Tarefa escrita. Por favor, diga o que vende a microempresa de Paulo Okamotto, segundo o trecho.

[Trecho]

DINHEIRO ? O fato de o sr. ter sido operário vai fazer alguma diferença para os pequenos empresários que buscam apoio do Sebrae?
PAULO OKAMOTTO ? É claro que sim, pois meu passado me tornou mais sensível às necessidades do mercado. Hoje posso até estar aqui num gabinete em Brasília, nessa mordomia desgraçada, mas aos seis anos de idade já colocava a barriga no balcão de um bar de rodoviária. Trabalho há mais de 40 anos e conheço a vida como ela é. Conheço tanto a realidade de um operário quanto a de um empresário. Meus parentes são todos comerciantes. Um tem mercearia, outro tem uma loja de frangos; eu mesmo tenho uma microempresa que vende brindes pela internet. É tocada pela minha mulher, mas sei o que acontece na economia real.

DINHEIRO ? Como o sr. pretende ajudar os microempresários?
OKAMOTTO ? É preciso facilitar o crédito. Hoje, os bancos só emprestam para quem dá lucro. Mas há muitas pequenas medidas que podem fazer a diferença. Uma delas é melhorar a informação sobre os pequenos negócios. Os bancos querem conhecer o cliente, querem ter garantias, querem saber quanto o tomador vende e para quem vende. Já estamos trabalhando uma modelagem sobre quais informações são vitais e como prover essas informações.

[/Trecho]
[Material de consulta]

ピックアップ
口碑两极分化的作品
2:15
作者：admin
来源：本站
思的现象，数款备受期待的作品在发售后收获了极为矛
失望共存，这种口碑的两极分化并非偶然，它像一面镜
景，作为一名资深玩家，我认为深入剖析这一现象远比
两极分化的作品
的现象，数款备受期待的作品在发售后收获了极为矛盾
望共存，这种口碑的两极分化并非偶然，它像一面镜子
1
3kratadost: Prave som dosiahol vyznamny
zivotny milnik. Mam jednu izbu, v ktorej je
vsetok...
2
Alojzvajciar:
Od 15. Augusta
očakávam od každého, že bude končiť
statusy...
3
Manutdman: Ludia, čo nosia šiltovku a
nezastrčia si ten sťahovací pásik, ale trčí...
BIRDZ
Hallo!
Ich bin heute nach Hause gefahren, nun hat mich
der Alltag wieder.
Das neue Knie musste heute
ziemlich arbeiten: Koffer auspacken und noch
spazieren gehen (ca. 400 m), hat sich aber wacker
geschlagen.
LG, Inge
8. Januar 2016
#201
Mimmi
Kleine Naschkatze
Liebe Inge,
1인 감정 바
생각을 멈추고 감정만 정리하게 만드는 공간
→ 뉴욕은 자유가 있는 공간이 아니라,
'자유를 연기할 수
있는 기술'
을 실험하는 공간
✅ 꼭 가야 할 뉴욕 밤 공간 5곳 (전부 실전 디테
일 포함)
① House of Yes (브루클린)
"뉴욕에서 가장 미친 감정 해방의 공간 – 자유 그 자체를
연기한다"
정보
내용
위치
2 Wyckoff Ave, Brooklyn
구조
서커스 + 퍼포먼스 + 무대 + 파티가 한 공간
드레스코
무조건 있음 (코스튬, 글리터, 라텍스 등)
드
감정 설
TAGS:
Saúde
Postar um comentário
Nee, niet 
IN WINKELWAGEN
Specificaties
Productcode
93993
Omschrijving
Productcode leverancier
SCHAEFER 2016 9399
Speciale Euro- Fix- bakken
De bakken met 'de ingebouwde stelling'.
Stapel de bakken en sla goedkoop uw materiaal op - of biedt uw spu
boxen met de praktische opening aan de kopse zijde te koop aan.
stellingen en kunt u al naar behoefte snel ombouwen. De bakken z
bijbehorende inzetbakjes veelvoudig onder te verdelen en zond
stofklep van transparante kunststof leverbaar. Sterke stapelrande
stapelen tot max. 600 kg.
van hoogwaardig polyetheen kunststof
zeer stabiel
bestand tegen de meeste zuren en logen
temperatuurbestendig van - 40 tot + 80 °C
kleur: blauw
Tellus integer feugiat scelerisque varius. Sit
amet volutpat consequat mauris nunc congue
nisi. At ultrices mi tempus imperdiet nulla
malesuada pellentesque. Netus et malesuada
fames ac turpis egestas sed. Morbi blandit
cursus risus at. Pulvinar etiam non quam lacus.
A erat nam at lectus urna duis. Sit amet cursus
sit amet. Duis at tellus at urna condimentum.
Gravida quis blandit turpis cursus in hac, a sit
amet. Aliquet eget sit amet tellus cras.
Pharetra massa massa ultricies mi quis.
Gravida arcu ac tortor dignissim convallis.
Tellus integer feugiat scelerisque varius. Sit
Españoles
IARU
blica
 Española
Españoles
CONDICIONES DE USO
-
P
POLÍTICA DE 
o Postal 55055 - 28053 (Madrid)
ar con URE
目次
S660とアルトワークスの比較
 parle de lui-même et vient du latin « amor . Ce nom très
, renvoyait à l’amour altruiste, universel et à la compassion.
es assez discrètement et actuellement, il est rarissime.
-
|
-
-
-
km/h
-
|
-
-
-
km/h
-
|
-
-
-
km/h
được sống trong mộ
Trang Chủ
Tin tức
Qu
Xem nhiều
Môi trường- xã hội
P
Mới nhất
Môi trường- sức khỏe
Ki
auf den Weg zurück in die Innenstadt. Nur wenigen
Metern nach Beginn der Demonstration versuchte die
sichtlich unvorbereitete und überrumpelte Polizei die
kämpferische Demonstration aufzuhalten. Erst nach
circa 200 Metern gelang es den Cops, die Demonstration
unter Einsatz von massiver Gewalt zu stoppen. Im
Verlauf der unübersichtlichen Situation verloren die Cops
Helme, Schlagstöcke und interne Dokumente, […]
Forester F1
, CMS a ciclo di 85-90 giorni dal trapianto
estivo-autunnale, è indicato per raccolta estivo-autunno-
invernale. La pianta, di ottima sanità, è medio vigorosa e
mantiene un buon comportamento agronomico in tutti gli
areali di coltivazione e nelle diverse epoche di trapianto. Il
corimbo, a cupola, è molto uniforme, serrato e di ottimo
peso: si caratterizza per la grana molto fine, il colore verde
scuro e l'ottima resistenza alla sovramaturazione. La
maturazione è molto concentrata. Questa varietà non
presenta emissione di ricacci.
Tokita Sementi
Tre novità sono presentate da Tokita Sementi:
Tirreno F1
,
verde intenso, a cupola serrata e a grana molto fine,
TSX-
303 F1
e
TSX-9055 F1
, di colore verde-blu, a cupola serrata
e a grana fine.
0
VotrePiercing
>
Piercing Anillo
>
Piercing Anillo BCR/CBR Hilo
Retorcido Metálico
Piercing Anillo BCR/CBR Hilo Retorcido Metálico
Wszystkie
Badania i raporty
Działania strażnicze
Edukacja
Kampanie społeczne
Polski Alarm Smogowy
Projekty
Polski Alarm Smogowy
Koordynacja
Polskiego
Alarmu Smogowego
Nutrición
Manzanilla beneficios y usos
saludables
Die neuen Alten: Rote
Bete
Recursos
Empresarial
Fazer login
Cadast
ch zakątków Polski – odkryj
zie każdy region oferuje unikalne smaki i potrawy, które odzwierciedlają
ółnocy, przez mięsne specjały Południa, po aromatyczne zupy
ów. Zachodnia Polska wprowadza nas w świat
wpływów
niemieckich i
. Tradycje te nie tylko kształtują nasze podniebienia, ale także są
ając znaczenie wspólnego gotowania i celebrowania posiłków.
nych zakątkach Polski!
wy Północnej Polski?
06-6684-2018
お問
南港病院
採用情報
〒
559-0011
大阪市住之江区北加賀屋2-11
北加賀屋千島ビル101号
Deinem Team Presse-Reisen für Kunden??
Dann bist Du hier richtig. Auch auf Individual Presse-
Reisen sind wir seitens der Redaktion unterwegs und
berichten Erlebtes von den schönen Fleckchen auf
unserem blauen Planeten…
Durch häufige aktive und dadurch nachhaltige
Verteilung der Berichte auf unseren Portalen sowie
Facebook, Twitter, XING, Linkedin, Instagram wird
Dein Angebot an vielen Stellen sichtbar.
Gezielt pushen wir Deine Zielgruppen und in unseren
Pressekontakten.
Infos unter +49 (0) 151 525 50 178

[/Material de consulta]

Resposta do exercício. Brindes, vendidos pela internet.